As shown it does not matter how many layers an architecture has and remains possible to insert a layer at a later point without creating awkward names. The principles behind the medallion architecture still remain as they totally make sense (and existed even before the medallion madness was defined).
Conclusion
As Piethein Strengholt highlights, layers must have clear responsibilities that fulfil specific requirements. Thinking in terms of Source vs. Business, Logic vs. Data and Stage vs History is not a silver bullet, but it provides a stronger data foundation than a set of metals. Although the example is primarily intended to show the guideline I do believe most of these layers are very common and make sense to have.

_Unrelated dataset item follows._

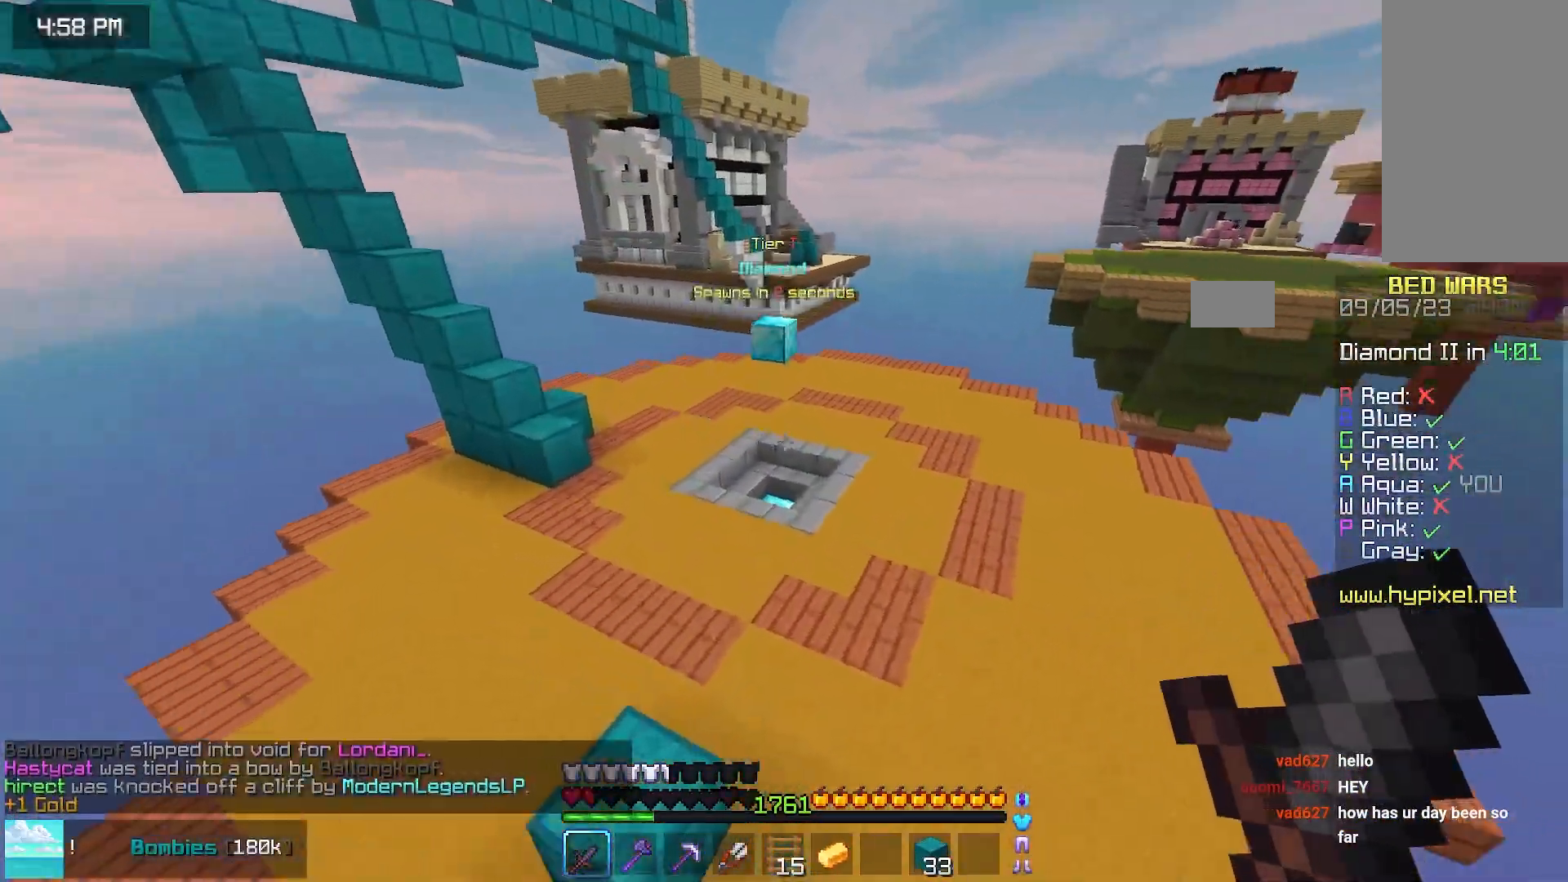
{"keys": ["space", "up"], "mouse": [], "events": [[67, "space", "down"]]}
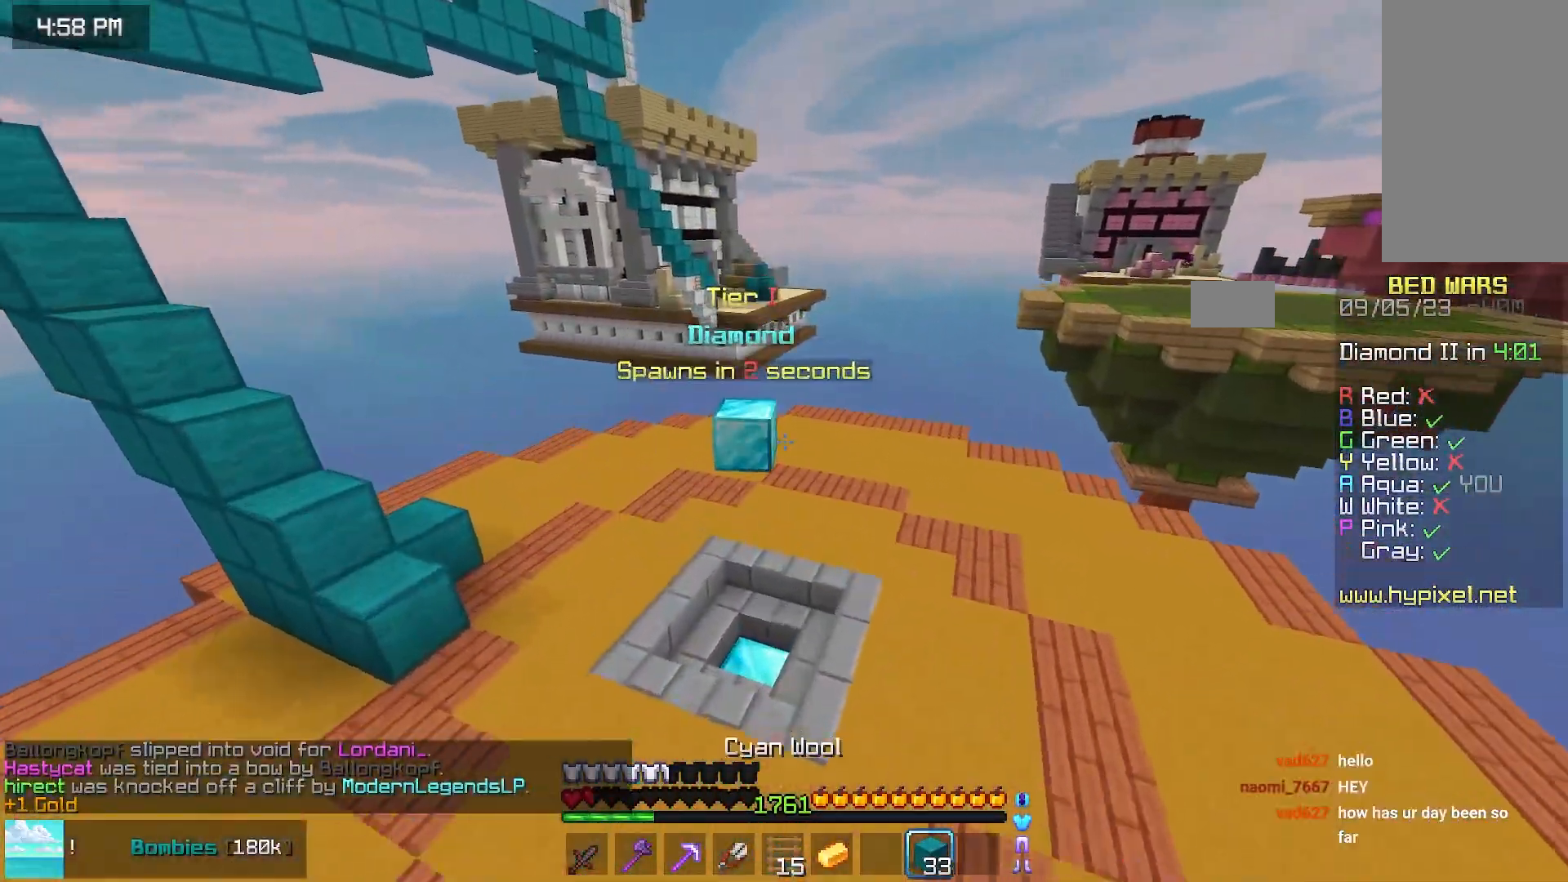
{"keys": ["up"], "mouse": [], "events": [[100, "space", "up"]]}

The set up would then look like something like the following:
Raw source stage (landing) ➜ Tabular source history (bronze) ➜ Tabular Source History (silver) ➜ Business History (gold) ➜ Business Products (platinum)
In my recent projects, I have found that when people are “liberated” from the three-layer default, they start thinking more critically about the actual responsibilities of their data layers. The result is consistently more fruitful discussions and a more resilient architecture. I really hope people find it useful or even improve upon it as they feel fit.